5-azacitidine acts by becoming phosphorylated and being incorporated into RNA, where it suppresses RNA synthesis and produces a cytotoxic effect [3,193]. It is converted by ribonucleotide reductase to 5-aza-2'-deoxycytidine diphosphate and subsequently phosphorylated. The triphosphate form is then incorporated into DNA in place of cytosine. The substitution of the 5' nitrogen atom in place of the carbon, traps the DNMTs on the substituted DNA strand and methylation is inhibited .
Several more stable analogues such as arabinofuranosyl-5-azacytosine , pseudo-isocytidine , 5-fluorocytidine , pyrimidone  and dihydro-5-azacytidine  have been tested, and others are undergoing clinical trials [199,200].
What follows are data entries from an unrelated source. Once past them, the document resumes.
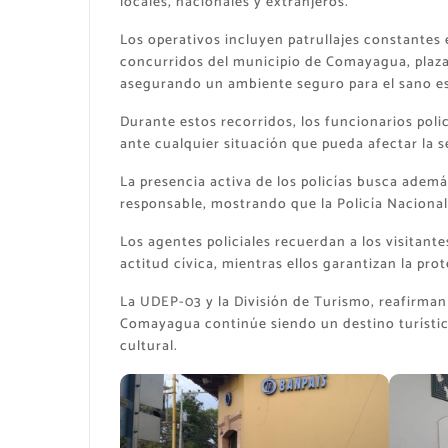
locales, nacionales y extranjeros.
Los operativos incluyen patrullajes constantes e
concurridos del municipio de Comayagua, plazas
asegurando un ambiente seguro para el sano e
Durante estos recorridos, los funcionarios polic
ante cualquier situación que pueda afectar la s
La presencia activa de los policías busca ademá
responsable, mostrando que la Policía Nacional
Los agentes policiales recuerdan a los visitant
actitud cívica, mientras ellos garantizan la pro
La UDEP-03 y la División de Turismo, reafirman
Comayagua continúe siendo un destino turístic
cultural.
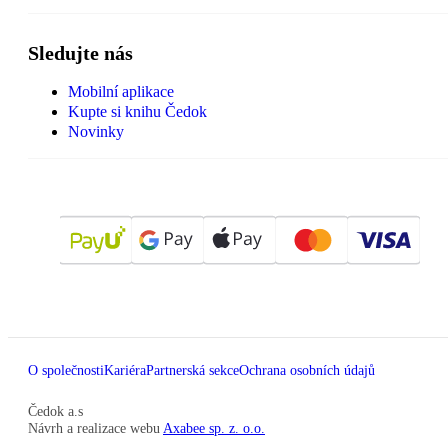
Sledujte nás
Mobilní aplikace
Kupte si knihu Čedok
Novinky
O společnosti
Kariéra
Partnerská sekce
Ochrana osobních údajů
Čedok a.s
Návrh a realizace webu
Axabee sp. z. o.o.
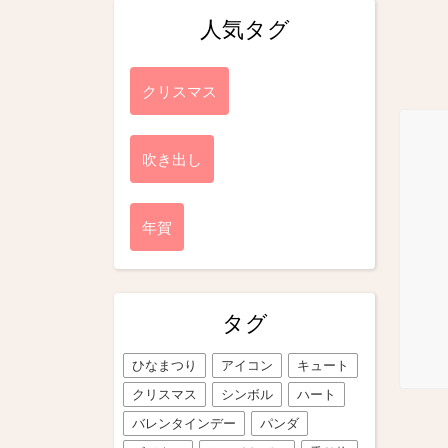
人気タグ
クリスマス
吹き出し
年賀
タグ
ひなまつり
アイコン
キュート
クリスマス
シンボル
ハート
バレンタインデー
パンダ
Targetting overactive transcription factors is another interesting tumour-specific therapeutic strategy. Many human cancers appear to have a small number of specific overactive transcription factors which are valid candidate targets to at least control further malignancy and metastasis. Such tumour-specific transcription factors are ideal targets because they are less numerous and more significant than other possible protein targets in the transcription activation pathway.
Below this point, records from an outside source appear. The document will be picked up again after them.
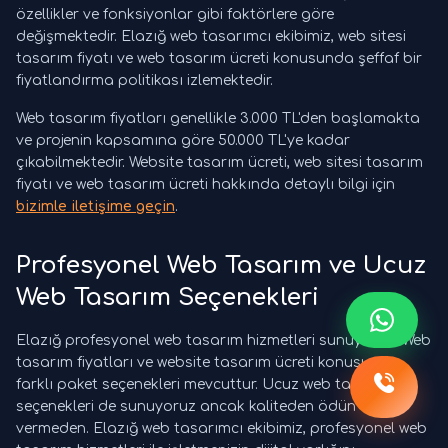
özellikler ve fonksiyonlar gibi faktörlere göre
değişmektedir. Elazığ web tasarımcı ekibimiz, web sitesi
tasarım fiyatı ve web tasarım ücreti konusunda şeffaf bir
fiyatlandırma politikası izlemektedir.
Web tasarım fiyatları genellikle 3.000 TL'den başlamakta
ve projenin kapsamına göre 50.000 TL'ye kadar
çıkabilmektedir. Website tasarım ücreti, web sitesi tasarım
fiyatı ve web tasarım ücreti hakkında detaylı bilgi için
bizimle iletişime geçin
.
Profesyonel Web Tasarım ve Ucuz
Web Tasarım Seçenekleri
Elazığ profesyonel web tasarım hizmetleri sunuyoruz. Web
tasarım fiyatları ve website tasarım ücreti konusunda
farklı paket seçenekleri mevcuttur. Ucuz web tasarım
seçenekleri de sunuyoruz ancak kaliteden ödün
vermeden. Elazığ web tasarımcı ekibimiz, profesyonel web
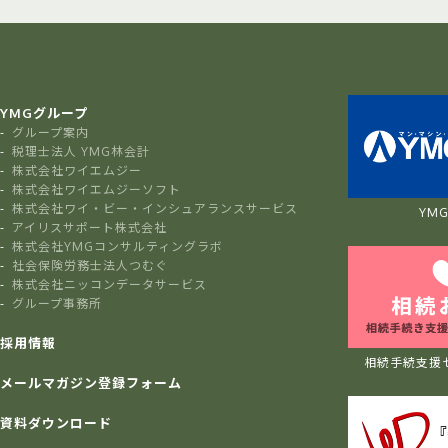
YMGグループ
グループ案内
税理士法人 YMG林会計
株式会社ワイエムジー
株式会社ワイエムジーソフト
株式会社ワイ・ビー・インシュアランスサービス
YMG 
アイリスサポート株式会社
株式会社YMGコンサルティングラボ
社会保険労務士法人つむぐ
株式会社ニッコンデータサービス
グループ事務所
採用情報
相続手続支援
メールマガジン登録フォーム
資料ダウンロード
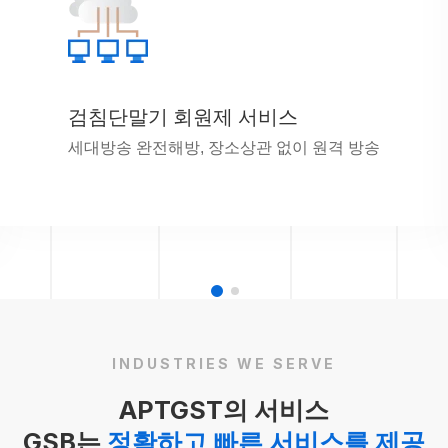
검침단말기 회원제 서비스
세대방송 완전해방, 장소상관 없이 원격 방송
INDUSTRIES WE SERVE
APTGST의 서비스
GSB는
정확하고 빠른 서비스를 제공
However it is not a simple task to target transcription factors in a controlled manner particularly if attempting to inhibit the interaction of DNA-binding proteins with their recognition sequences [201,202]. Inhibition of a DNA-binding transcription factor can alternatively be done in one of two ways: lowering the overall level of intracellular transcription factor through siRNA or directing methylation to the recognition sequence of the DNA-binding protein. Both options are extremely difficult to carry out in vivo even if their in vitro counterpart has proven to be successful.
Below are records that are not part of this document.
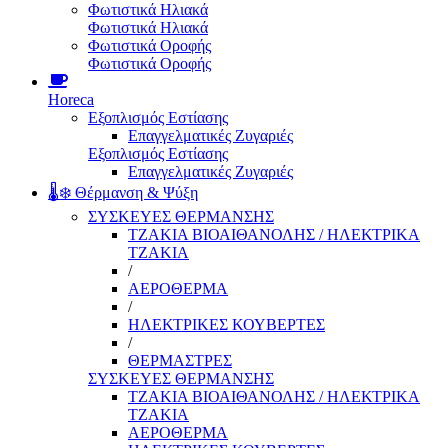
Φωτιστικά Ηλιακά
Φωτιστικά Ηλιακά
Φωτιστικά Οροφής
Φωτιστικά Οροφής
Horeca
Εξοπλισμός Εστίασης
Επαγγελματικές Ζυγαριές
Εξοπλισμός Εστίασης
Επαγγελματικές Ζυγαριές
🌡️❄️ Θέρμανση & Ψύξη
ΣΥΣΚΕΥΕΣ ΘΕΡΜΑΝΣΗΣ
ΤΖΑΚΙΑ ΒΙΟΑΙΘΑΝΟΛΗΣ / ΗΛΕΚΤΡΙΚΑ
ΤΖΑΚΙΑ
/
ΑΕΡΟΘΕΡΜΑ
/
ΗΛΕΚΤΡΙΚΕΣ ΚΟΥΒΕΡΤΕΣ
/
ΘΕΡΜΑΣΤΡΕΣ
ΣΥΣΚΕΥΕΣ ΘΕΡΜΑΝΣΗΣ
ΤΖΑΚΙΑ ΒΙΟΑΙΘΑΝΟΛΗΣ / ΗΛΕΚΤΡΙΚΑ
ΤΖΑΚΙΑ
ΑΕΡΟΘΕΡΜΑ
Research into DNA methylation, particularly at CGIs has come a long way and it is now known that gene silencing, albeit essential, is not the only purpose of methylation processes. In particular, the interactions of transcription factors with promoters have been shown to modulate the function of genes through their methylation-sensitivity and may thus be regarded as viable targets for therapeutics. Unfortunately the biochemical mechanisms and principles required to successfully inhibit protein–protein interactions require further study and clarification [203-206]. Additionally, delivery systems for such cellular treatments also need further study and improvement. However as more focus is put on molecular medicine and with the shift towards personalised medicine, there will surely be significant advances in protein-targetting treatments.